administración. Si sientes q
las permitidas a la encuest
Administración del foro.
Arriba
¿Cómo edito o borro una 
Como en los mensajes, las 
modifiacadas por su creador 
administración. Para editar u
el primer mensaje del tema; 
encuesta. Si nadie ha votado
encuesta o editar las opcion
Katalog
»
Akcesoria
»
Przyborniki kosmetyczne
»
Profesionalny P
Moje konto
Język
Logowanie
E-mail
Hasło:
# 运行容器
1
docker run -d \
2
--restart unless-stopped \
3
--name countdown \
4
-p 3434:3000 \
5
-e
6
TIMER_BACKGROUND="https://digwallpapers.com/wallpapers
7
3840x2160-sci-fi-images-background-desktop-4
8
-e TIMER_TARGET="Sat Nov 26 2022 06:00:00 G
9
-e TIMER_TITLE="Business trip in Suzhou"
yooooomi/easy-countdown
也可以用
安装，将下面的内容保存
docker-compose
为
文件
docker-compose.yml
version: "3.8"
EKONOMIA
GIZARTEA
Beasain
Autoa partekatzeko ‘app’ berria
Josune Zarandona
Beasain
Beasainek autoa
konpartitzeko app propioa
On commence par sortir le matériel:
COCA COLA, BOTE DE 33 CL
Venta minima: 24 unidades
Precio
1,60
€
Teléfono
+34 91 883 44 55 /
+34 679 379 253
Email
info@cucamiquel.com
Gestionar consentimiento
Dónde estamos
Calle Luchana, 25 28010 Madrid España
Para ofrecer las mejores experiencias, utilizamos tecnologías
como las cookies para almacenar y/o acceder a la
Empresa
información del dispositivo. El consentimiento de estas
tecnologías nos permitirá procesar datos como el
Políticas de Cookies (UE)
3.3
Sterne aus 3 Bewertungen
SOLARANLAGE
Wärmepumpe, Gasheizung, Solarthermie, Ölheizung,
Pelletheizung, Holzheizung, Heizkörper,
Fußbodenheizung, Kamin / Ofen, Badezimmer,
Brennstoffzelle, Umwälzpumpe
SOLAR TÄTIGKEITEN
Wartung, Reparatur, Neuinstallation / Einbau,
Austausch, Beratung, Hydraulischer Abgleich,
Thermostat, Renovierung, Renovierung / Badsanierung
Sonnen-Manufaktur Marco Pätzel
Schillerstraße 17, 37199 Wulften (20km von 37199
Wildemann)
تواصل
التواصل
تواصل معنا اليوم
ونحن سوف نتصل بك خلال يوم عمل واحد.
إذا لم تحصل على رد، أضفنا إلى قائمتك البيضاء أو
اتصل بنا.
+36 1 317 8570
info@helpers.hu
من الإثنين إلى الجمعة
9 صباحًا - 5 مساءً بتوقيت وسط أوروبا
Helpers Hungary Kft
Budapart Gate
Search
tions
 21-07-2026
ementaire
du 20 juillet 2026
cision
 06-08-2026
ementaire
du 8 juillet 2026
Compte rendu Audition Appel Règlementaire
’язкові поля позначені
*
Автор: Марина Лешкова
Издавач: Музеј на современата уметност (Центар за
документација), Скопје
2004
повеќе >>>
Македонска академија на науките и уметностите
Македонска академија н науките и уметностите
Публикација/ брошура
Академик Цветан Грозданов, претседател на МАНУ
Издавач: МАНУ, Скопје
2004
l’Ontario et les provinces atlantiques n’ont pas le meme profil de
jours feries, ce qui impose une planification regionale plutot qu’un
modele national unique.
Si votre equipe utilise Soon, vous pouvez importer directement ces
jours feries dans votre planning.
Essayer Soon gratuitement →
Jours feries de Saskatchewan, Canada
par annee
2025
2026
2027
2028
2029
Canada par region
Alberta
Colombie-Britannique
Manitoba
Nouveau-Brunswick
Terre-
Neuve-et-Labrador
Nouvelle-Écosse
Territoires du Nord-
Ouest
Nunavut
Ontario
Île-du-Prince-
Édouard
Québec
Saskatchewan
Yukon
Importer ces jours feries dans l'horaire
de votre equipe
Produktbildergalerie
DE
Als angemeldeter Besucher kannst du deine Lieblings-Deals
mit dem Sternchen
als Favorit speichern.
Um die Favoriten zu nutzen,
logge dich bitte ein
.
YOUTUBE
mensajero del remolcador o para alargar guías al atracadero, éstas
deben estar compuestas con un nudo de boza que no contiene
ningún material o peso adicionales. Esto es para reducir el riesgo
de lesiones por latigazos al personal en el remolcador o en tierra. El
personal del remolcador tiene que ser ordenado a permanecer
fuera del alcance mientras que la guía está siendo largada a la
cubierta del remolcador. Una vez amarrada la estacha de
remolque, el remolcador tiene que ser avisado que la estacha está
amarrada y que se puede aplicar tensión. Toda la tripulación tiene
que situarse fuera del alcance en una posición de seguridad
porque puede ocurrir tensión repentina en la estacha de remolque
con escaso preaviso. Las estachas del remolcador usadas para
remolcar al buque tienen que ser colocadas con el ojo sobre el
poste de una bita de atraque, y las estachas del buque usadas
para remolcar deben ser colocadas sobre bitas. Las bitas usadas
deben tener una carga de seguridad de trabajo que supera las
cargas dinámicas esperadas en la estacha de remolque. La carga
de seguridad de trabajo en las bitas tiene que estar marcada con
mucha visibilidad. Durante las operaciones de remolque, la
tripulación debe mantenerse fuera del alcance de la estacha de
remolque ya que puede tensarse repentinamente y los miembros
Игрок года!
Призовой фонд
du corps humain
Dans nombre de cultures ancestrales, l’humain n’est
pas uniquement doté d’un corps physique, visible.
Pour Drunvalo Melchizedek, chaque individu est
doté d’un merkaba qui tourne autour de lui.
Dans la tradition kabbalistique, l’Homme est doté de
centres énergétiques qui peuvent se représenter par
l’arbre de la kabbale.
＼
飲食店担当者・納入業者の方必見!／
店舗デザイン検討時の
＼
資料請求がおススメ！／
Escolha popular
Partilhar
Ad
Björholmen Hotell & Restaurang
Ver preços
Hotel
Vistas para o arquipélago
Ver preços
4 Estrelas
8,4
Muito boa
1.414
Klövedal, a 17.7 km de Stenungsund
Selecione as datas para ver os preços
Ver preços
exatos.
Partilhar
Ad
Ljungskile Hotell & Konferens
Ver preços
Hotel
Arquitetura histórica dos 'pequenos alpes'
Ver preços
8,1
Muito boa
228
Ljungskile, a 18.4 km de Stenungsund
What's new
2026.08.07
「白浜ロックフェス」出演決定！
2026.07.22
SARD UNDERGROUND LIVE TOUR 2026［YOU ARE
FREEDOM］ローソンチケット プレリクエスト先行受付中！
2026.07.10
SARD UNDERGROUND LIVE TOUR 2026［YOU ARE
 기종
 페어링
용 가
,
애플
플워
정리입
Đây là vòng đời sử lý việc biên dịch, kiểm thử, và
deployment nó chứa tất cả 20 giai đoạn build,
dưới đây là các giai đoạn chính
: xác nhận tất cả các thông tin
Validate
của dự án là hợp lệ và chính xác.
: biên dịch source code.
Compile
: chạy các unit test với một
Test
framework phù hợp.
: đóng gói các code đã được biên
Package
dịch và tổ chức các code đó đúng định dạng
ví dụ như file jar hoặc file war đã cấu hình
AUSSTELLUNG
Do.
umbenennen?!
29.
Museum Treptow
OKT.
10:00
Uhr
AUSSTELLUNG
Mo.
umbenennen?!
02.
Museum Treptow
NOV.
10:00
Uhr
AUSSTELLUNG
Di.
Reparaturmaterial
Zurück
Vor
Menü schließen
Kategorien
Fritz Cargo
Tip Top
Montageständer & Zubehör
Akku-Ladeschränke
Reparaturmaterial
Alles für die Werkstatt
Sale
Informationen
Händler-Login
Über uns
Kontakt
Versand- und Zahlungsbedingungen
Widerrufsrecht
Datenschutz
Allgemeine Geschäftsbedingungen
────────────────
Problem to solve:
The lines from the start of the entries above through the line containing "encuesta o editar las opcion" are the ones to return, please; copy them exactly and include both ends.

Result of the exercise:
administración. Si sientes q
las permitidas a la encuest
Administración del foro.
Arriba
¿Cómo edito o borro una 
Como en los mensajes, las 
modifiacadas por su creador 
administración. Para editar u
el primer mensaje del tema; 
encuesta. Si nadie ha votado
encuesta o editar las opcion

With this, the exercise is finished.